GF: In preparing for this interview and reading some of your interviews from the past, I was particularly struck by the scene of you as a child, in an unhappy household, singing songs to your dog.
NC: Oh! I sing songs to my dogs, about my dogs...I'll sing about anything in the house to the dogs, about the dogs. They're in the songs. It's pathetic.
GF: Your music crosses many genres: punk rock, alt-country, honky-tonk...a lot of different genres. And it's the dream of many country and honky-tonk musicians to perform at the Grand Ol' Oprey. But, your performance there resulted in you being banned for life because you took your shirt off during a performance due to heatstroke. Did that ever resolve itself? Was there any sort of understanding at the end that it was your health that was the issue?

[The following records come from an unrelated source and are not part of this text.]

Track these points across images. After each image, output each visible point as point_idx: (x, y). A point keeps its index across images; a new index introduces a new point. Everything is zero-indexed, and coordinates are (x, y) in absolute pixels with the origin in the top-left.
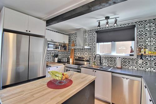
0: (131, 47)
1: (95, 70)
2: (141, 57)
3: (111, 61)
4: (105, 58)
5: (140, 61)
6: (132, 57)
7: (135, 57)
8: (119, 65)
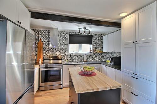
0: (90, 48)
1: (76, 65)
2: (95, 54)
3: (80, 57)
4: (76, 55)
5: (94, 56)
6: (91, 54)
7: (92, 54)
8: (85, 60)
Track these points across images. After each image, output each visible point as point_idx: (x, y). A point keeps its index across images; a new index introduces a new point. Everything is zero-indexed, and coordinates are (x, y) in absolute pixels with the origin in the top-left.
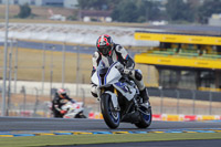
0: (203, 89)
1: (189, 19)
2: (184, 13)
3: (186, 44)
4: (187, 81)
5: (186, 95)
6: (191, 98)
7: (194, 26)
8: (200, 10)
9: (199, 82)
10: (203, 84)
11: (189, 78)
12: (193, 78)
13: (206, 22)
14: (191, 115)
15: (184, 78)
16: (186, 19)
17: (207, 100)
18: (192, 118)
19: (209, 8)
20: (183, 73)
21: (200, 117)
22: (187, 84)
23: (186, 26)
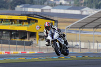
0: (13, 39)
1: (6, 8)
2: (4, 5)
3: (5, 19)
4: (6, 36)
5: (6, 42)
6: (8, 44)
7: (9, 11)
8: (11, 3)
9: (11, 36)
10: (13, 37)
11: (7, 34)
12: (8, 34)
13: (14, 9)
14: (8, 51)
15: (4, 35)
16: (5, 8)
17: (15, 44)
18: (9, 53)
19: (15, 3)
20: (4, 32)
21: (12, 52)
22: (6, 37)
23: (5, 11)
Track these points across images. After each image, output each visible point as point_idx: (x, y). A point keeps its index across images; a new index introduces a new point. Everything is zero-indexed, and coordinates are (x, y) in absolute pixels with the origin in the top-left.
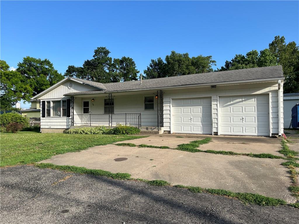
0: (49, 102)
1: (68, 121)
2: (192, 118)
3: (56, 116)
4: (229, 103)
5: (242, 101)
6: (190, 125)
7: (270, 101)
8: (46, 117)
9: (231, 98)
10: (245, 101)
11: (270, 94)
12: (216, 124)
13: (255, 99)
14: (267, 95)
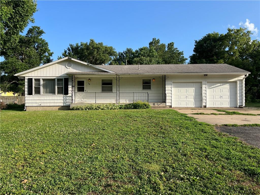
0: (38, 80)
1: (66, 98)
2: (187, 96)
3: (48, 94)
4: (213, 87)
5: (221, 85)
6: (186, 101)
7: (238, 86)
8: (33, 95)
9: (214, 83)
10: (222, 85)
11: (238, 81)
12: (205, 100)
13: (229, 84)
14: (236, 82)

NC: No, I don't think they care. But, it wasn't nearly as punk rock of an experience as people make it out to be. It was just, like, heatstroke. Human condition. This woman was blocking my exit from the stage so I could get some water. I just really wanted some water because I was dizzy. I think that everybody except for one person there found it pretty amusing.
GF: I also think it's amusing that shortly after that Playboy Magazine asked you to pose nude for a pictorial. Is that like being objectified from both ends of the spectrum?
NC: We all know that if you are in Playboy Magazine one time - not that I have any interest in doing anything like that - you are 'Playboy model', or 'Playboy centerfold', or whatever, that goes before your name forever. Like, you worked for 8 years to get a PhD in something and it's like, 'Dr. So and So'...no! It's like, 'Naked So and So'! You might as well just add 'Naked' to the front of your name professionally, which isn't exactly how I want to be remembered.
GF: How do you want to be remembered?
NC: Just as an awesome weirdo who fought for people because they loved them.